* begin Raw data *
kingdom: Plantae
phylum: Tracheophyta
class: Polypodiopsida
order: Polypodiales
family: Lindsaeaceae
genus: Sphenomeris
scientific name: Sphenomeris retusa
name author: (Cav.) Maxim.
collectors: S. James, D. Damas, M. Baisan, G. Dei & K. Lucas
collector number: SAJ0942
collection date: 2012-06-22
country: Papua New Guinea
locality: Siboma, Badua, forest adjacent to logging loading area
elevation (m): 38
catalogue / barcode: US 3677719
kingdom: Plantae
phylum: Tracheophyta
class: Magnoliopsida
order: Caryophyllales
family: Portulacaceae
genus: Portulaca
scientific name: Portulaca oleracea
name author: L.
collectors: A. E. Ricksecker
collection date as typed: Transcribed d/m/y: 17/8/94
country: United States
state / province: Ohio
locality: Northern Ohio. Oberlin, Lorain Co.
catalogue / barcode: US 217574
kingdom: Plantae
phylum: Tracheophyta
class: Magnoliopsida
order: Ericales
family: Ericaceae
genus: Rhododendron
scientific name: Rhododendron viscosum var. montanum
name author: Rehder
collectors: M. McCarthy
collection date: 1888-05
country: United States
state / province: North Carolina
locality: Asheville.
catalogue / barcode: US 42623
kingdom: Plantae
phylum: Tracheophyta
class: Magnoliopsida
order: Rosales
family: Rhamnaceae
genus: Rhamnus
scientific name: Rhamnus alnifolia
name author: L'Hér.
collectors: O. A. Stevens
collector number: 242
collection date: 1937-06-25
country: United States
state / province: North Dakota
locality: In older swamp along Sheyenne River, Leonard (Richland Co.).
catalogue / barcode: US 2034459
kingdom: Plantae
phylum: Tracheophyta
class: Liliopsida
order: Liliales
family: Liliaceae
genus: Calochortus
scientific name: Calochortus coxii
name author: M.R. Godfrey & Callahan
* end Raw data *
Copy every line of the items above, character for character, with nothing changed or left out.

◆ **Worked solution**:
kingdom: Plantae
phylum: Tracheophyta
class: Polypodiopsida
order: Polypodiales
family: Lindsaeaceae
genus: Sphenomeris
scientific name: Sphenomeris retusa
name author: (Cav.) Maxim.
collectors: S. James, D. Damas, M. Baisan, G. Dei & K. Lucas
collector number: SAJ0942
collection date: 2012-06-22
country: Papua New Guinea
locality: Siboma, Badua, forest adjacent to logging loading area
elevation (m): 38
catalogue / barcode: US 3677719
kingdom: Plantae
phylum: Tracheophyta
class: Magnoliopsida
order: Caryophyllales
family: Portulacaceae
genus: Portulaca
scientific name: Portulaca oleracea
name author: L.
collectors: A. E. Ricksecker
collection date as typed: Transcribed d/m/y: 17/8/94
country: United States
state / province: Ohio
locality: Northern Ohio. Oberlin, Lorain Co.
catalogue / barcode: US 217574
kingdom: Plantae
phylum: Tracheophyta
class: Magnoliopsida
order: Ericales
family: Ericaceae
genus: Rhododendron
scientific name: Rhododendron viscosum var. montanum
name author: Rehder
collectors: M. McCarthy
collection date: 1888-05
country: United States
state / province: North Carolina
locality: Asheville.
catalogue / barcode: US 42623
kingdom: Plantae
phylum: Tracheophyta
class: Magnoliopsida
order: Rosales
family: Rhamnaceae
genus: Rhamnus
scientific name: Rhamnus alnifolia
name author: L'Hér.
collectors: O. A. Stevens
collector number: 242
collection date: 1937-06-25
country: United States
state / province: North Dakota
locality: In older swamp along Sheyenne River, Leonard (Richland Co.).
catalogue / barcode: US 2034459
kingdom: Plantae
phylum: Tracheophyta
class: Liliopsida
order: Liliales
family: Liliaceae
genus: Calochortus
scientific name: Calochortus coxii
name author: M.R. Godfrey & Callahan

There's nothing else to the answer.